Лежа под березами и слушая птичьи песни, трудно было представить это огненное время, опалившее пространство.
Солдаты, конечно, пили из этого родника, живые, здоровые и умирающие, израненные. Немец ломился всей стальной мощью, русские отступали, цепляясь за землю, но она ускользала из рук. И вот вернулась давно. Отступавшие солдаты ее и вернули.
Начали обихаживать запущенные поля, строить мосты, избы. У Твардовского есть интересный очерк о солдате, потерявшем ногу на фронте, односельчанине Михаиле Худолееве, что на глазах приехавшего сразу после войны в родные места поэта строил себе избу из осины. В общем, один строил, жена лишь изредка помогала, да и у нее была здорова одна рука. Тут и со всеми руками-ногами попробуй что-нибудь возвести, хоть сарай или смастерить будку для собаки или уж просто пристроить полку в угол прихожей, – день будешь пыхтеть, чертыхаться, отпиливая то криво, то слишком мало, то слишком много. А этот бывший водитель машины, таскавшей пушку, строил дом, бревно за бревном клал, доски для потолка сам вытесывал, из инструментов у него был лишь топор.
Так по всем деревням поднимались избы, где быстрее, где медленнее.
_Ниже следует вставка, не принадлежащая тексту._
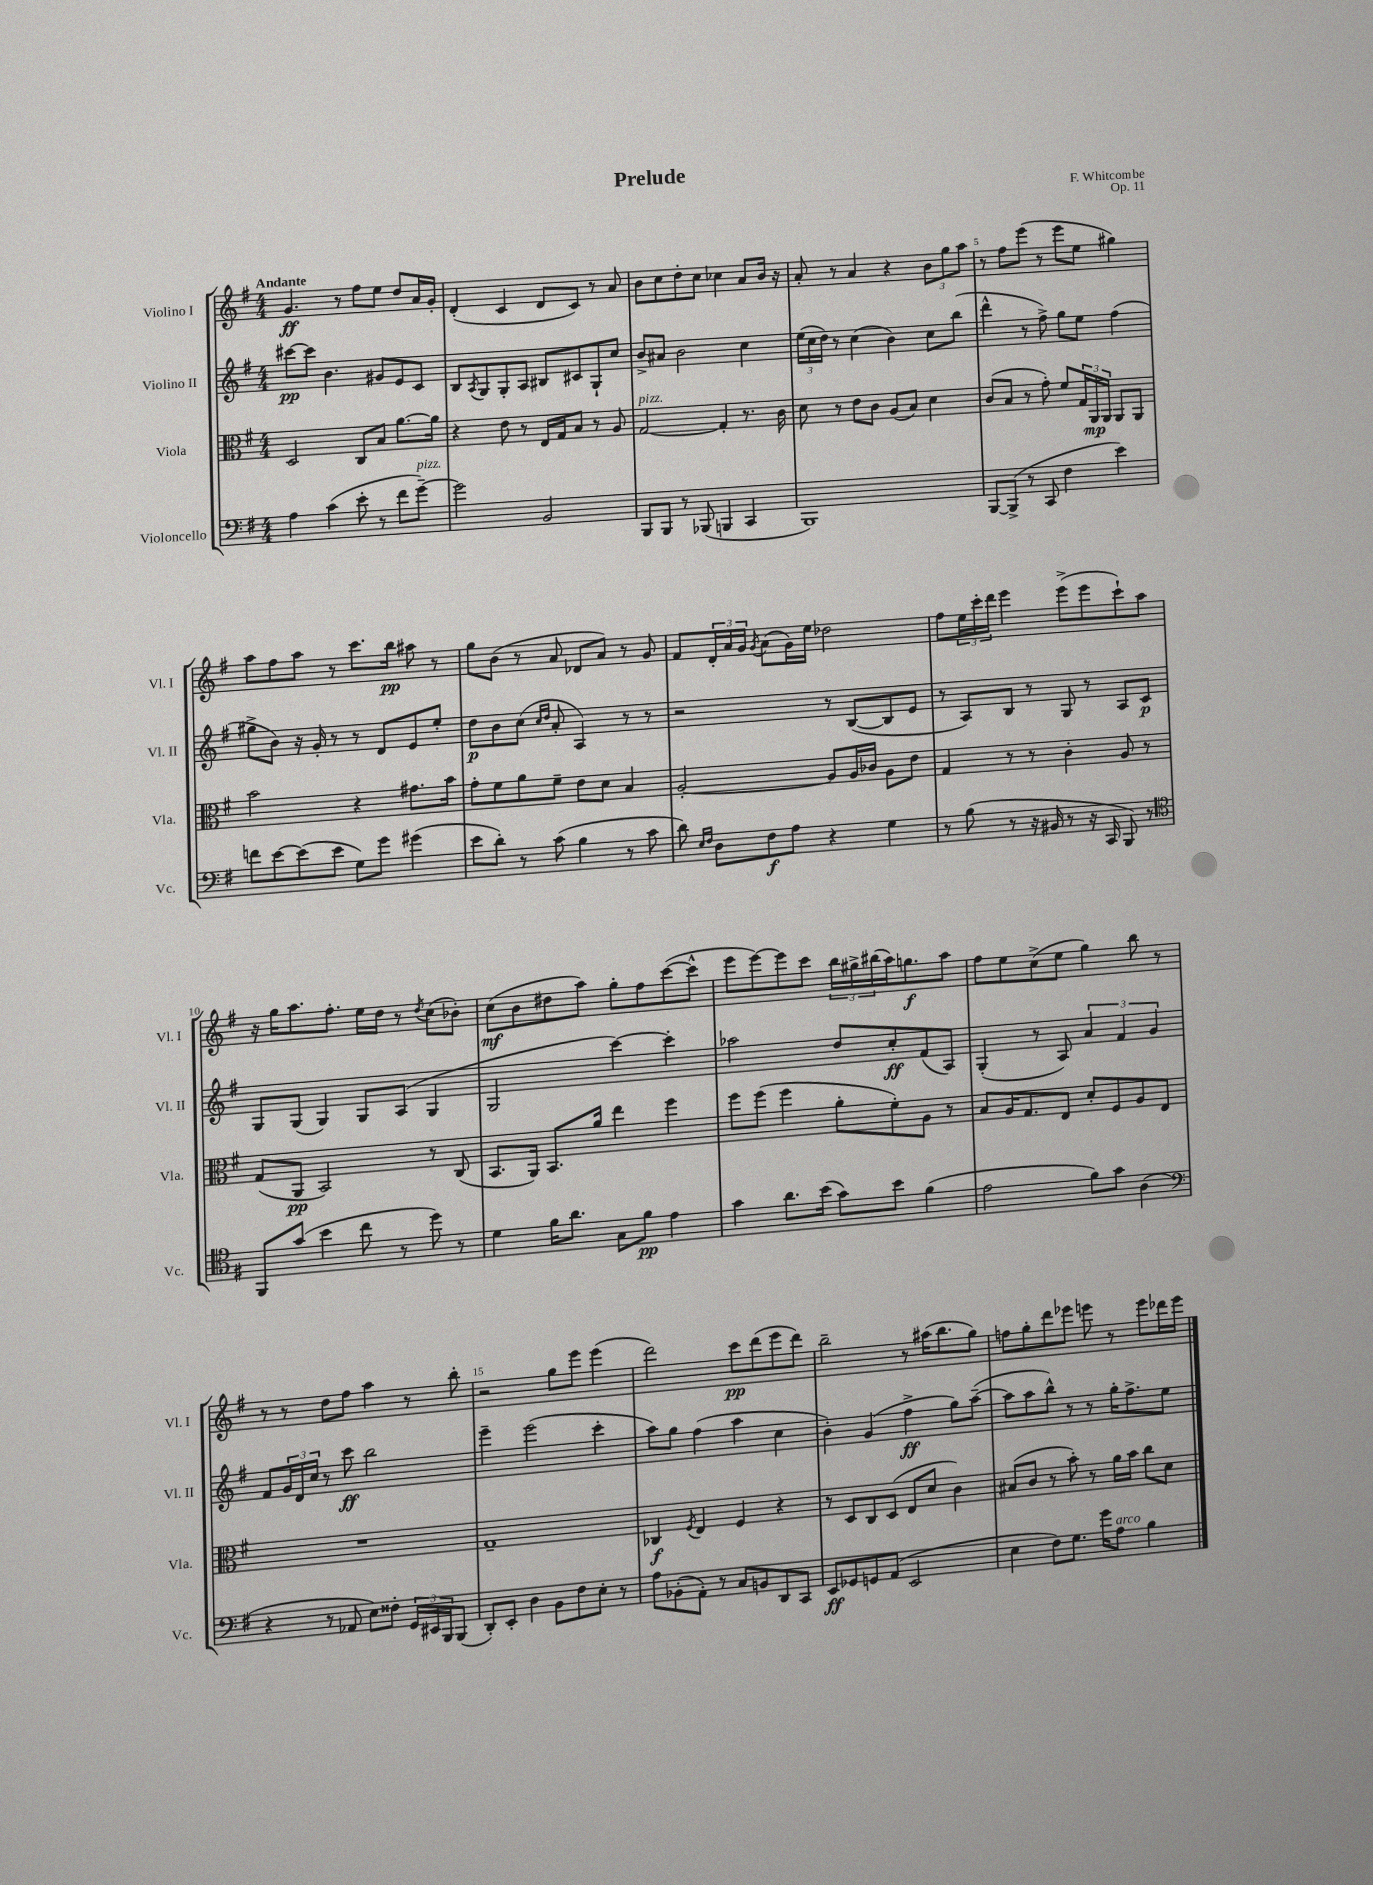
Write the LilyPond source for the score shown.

В Арефине, в Белкине, в Воскресенске.
…И снова все то же. Читаешь Твардовского, и кажется, что он только вчера здесь и проезжал: «Лучше ехать дремучим лесом, веселее, чем этой пустыней непролазного волчьего мелколесья с редкими и печальными приметами бывшего человеческого жилья. Там выглянет из зарослей груда обожженной глины – остатки печи из деревенского кирпича-сырца, там – облупившийся, голый и потемневший, как кость, ствол яблони, там вдруг мелькнет маленькое, с неровными краями зеркальце сажалки, а то, глядишь, обозначается старое сельское кладбище, и одиночество тех, что когда-то похоронены на нем, необычайно оттенено окрестным безлюдьем и тишиной».